Agora, até as uvas estão falando, e novas pesquisas facilitaram visualizar a subida do termômetro através de uma taça cor de rosa.

As uvas para vinho são muito sensíveis ao clima. Vinicultores historicamente produzem vinhos superiores quando uma estação chuvosa ensopa as plantas e é seguida por uma seca, permitindo que a fruta amadureça. Dois cientistas afiliados à NASA, ao centro de ciências da Terra da Columbia e à Harvard reuniram registros de colheitas de uva durante os últimos 400 anos para mostrar tendências produzidas por alterações na temperatura e na precipitação.

A pesquisa, publicada ontem na Nature Climate Change, conclui que o aquecimento desde cerca de 1980 mudou a forma como as uvas para vinho crescem. Elas não precisam mais contar com o calor no final da temporada e seca, porque as temperaturas já estão altas. O gráfico do artigo mostra a saída da média e um aumento da colheita prematura, desde 1980. Os cientistas analisaram documentos históricos, estudos de anéis de árvores de temperatura, precipitação e umidade do solo:

A boa notícia é que houve provavelmente um aumento líquido na qualidade do vinho. A má notícia: não é provável que dure com a continuidade do aquecimento.

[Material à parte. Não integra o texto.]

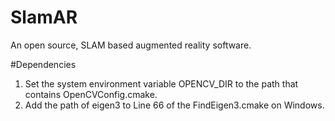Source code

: # SlamAR
An open source, SLAM based augmented reality software.

#Dependencies
1. Set the system environment variable OPENCV_DIR to the path that contains OpenCVConfig.cmake.
2. Add the path of eigen3 to Line 66 of the FindEigen3.cmake on Windows.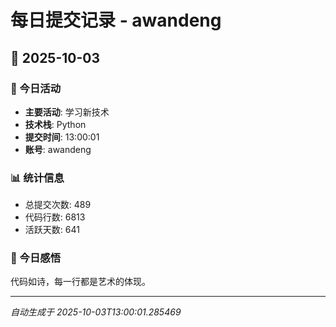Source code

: # 每日提交记录 - awandeng

## 📅 2025-10-03

### 🎯 今日活动
- **主要活动**: 学习新技术
- **技术栈**: Python
- **提交时间**: 13:00:01
- **账号**: awandeng

### 📊 统计信息
- 总提交次数: 489
- 代码行数: 6813
- 活跃天数: 641

### 💭 今日感悟
代码如诗，每一行都是艺术的体现。

---
*自动生成于 2025-10-03T13:00:01.285469*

A Europa recebeu uma amostra do seu futuro mais quente em 2003, quando uma onda de calor em agosto, sem precedentes em cerca de 500 anos, matou pelo menos 20.000 pessoas. Se o calor extremo foi um benefício para os vinicultores, não apareceu nas garrafas.

“Pode haver um teto” para o efeito positivo do calor sobre os vinhos, disse Benjamin Cook, principal autor do estudo. “Por exemplo, 2003 foi a colheita mais prematura em nosso registro (cerca de um mês mais cedo), mas as avaliações de qualidade foram médias naquele ano”.

Os gráficos das datas de colheita da uva e das temperaturas de verão não são exatos opostos. Mas uma comparação dos dois mostra que eles se correlacionam inversamente. As temperaturas do verão na Europa sobem mais ou menos na mesma época em começa a colheita das uvas. Eles não são idênticos porque o gráfico de colheita da uva, apesar de estar relacionado principalmente com a temperatura, também reflete as tendências de precipitação e práticas de cultivo. A umidade pode retardar a colheita, embora seja muito mais fraca do que o avanço causado pelo calor.

Ver o mundo se aquecer através da produção de vinho é vital para os vinicultores, suas economias locais e fãs do vinho. No esquema das coisas, não é o maior problema da economia global.

O maior problema da economia global é que a humanidade está jogando dióxido de carbono, o principal gás estufa, na atmosfera mais rápido do que em qualquer momento desde que os dinossauros foram aniquilados. Um estudo na revista Nature Geoscience, publicado simultaneamente com o estudo sobre vinho, concluiu que o carbono está sendo injetado na atmosfera a taxas nunca vistas desde um grande evento de aquecimento há cerca de 56 milhões de anos.

Não há nada análogo ao aquecimento produzido pelo homem, dizem os cientistas. A taxa de mudança climática “é rápida demais para que muitas espécies se adaptem, o que provavelmente vai resultar em extinções futuras generalizadas em ambientes marinhos e terrestres que, substancialmente, será superior” a qualquer episódio da Era Cenozoica, que aconteceu há 66 milhões de anos.

Os próximos serão anos ruins para o Merlot.